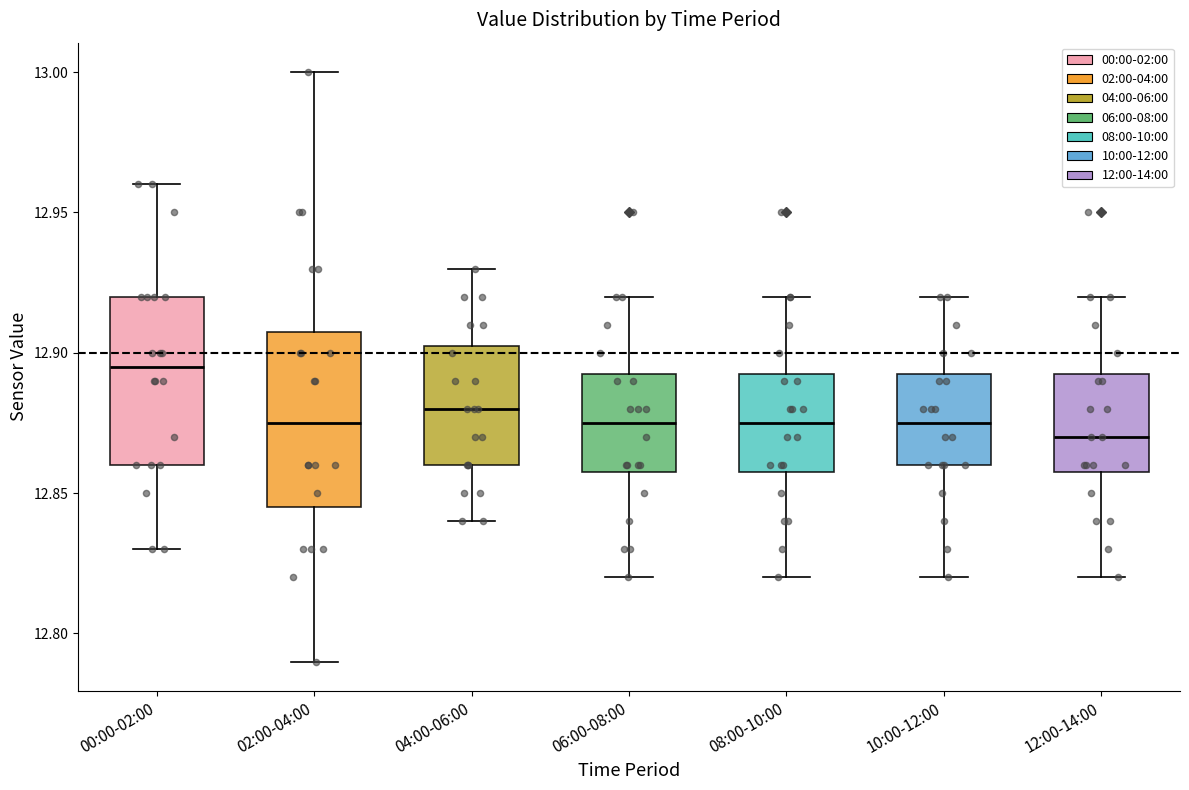

Reading left to right, transcribe this box plot: for each box, give where its median line is, the range the box spans, and where its two whiskers end, as read against the y-axis. The values are not printed on the chart, so give them approximately, as read against the axis.

00:00-02:00: median 12.895, box 12.860 to 12.920, whiskers 12.830 to 12.960
02:00-04:00: median 12.875, box 12.845 to 12.910, whiskers 12.790 to 13.000
04:00-06:00: median 12.880, box 12.860 to 12.905, whiskers 12.840 to 12.930
06:00-08:00: median 12.875, box 12.860 to 12.895, whiskers 12.820 to 12.920
08:00-10:00: median 12.875, box 12.860 to 12.895, whiskers 12.820 to 12.920
10:00-12:00: median 12.875, box 12.860 to 12.895, whiskers 12.820 to 12.920
12:00-14:00: median 12.870, box 12.860 to 12.895, whiskers 12.820 to 12.920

########################################

TRY IT. Can you rewrite every entry above with "box plot" replaced by "box-and-whisker chart" and nothing else changed? Leave the pictures out.

THE ANSWER.
Reading left to right, transcribe this box-and-whisker chart: for each box, give where its median line is, the range the box spans, and where its two whiskers end, as read against the y-axis. The values are not printed on the chart, so give them approximately, as read against the axis.

00:00-02:00: median 12.895, box 12.860 to 12.920, whiskers 12.830 to 12.960
02:00-04:00: median 12.875, box 12.845 to 12.910, whiskers 12.790 to 13.000
04:00-06:00: median 12.880, box 12.860 to 12.905, whiskers 12.840 to 12.930
06:00-08:00: median 12.875, box 12.860 to 12.895, whiskers 12.820 to 12.920
08:00-10:00: median 12.875, box 12.860 to 12.895, whiskers 12.820 to 12.920
10:00-12:00: median 12.875, box 12.860 to 12.895, whiskers 12.820 to 12.920
12:00-14:00: median 12.870, box 12.860 to 12.895, whiskers 12.820 to 12.920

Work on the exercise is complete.